> [TEXT SECTION]:
══════
# It's Tolkien's Birthday



## Svrtnsse (Jan 3, 2016)

Tolkien would have had his twelvetyfourth(?) birthday today had he still been alive. I may see if I can get hold of one of the movies and watch it, or I may just try and write a story about the hobbit knock-offs I'm using in my setting.

Are you commemorating the day in any way?


----------



## CupofJoe (Jan 3, 2016)

Twelvety four? Nearly as old as the Great Took? Something to think about.
I hadn't realised but now I know I think there may be a reading of *Roverandom*. Or maybe a film or two... and raise a glass of Green Dragon Ale.


----------



## Ireth (Jan 3, 2016)

I will be doing the requisite toast to the Professor at 9pm tonight. Other than that, I'm not sure. Watching at least one of the LOTR movies seems like a good idea.


----------



## Heliotrope (Jan 3, 2016)

Happy Birthday Tolkien!

It might be fun to tell when you were first introduced to the wonders of Tolkien?
══════
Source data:
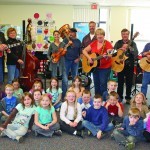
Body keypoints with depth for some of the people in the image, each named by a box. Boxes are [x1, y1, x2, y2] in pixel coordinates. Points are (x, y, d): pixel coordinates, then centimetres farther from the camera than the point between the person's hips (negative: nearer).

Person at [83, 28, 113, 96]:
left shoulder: (107, 44, -8)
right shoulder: (94, 43, 6)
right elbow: (84, 51, 7)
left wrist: (106, 56, -41)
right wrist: (89, 57, -9)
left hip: (105, 68, -5)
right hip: (95, 67, 6)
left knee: (103, 84, -8)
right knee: (96, 84, 13)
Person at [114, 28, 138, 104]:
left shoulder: (132, 43, 2)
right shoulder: (118, 43, 5)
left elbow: (136, 53, -12)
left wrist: (128, 47, -26)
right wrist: (120, 49, -21)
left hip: (130, 66, 0)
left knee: (129, 83, 6)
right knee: (120, 82, 5)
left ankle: (128, 98, 18)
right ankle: (119, 97, 17)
══════
> [STUDY QUESTIONS]:
1. Answer these from the Tolkien birthday thread:
(a) At what time will Ireth make the toast to the Professor?
(b) Which ale does CupofJoe plan to raise a glass of?
(c) Which title does CupofJoe name as a possible reading?
2. Duplicate everything in the Tolkien birthday thread from "## Ireth (Jan" down to "wonders of Tolkien?".
3. Translate this sentence from the Tolkien birthday thread into Spanish: "Watching at least one of the LOTR movies seems like a good idea."
The listing is separate material, apart from the Tolkien birthday thread.

> [YOUR WRITTEN ANSWERS]:
1.
(a) 9pm
(b) Green Dragon Ale
(c) Roverandom

2.
## Ireth (Jan 3, 2016)

I will be doing the requisite toast to the Professor at 9pm tonight. Other than that, I'm not sure. Watching at least one of the LOTR movies seems like a good idea.


----------



## Heliotrope (Jan 3, 2016)

Happy Birthday Tolkien!

It might be fun to tell when you were first introduced to the wonders of Tolkien?

3. Ver al menos una de las películas de LOTR parece una buena idea.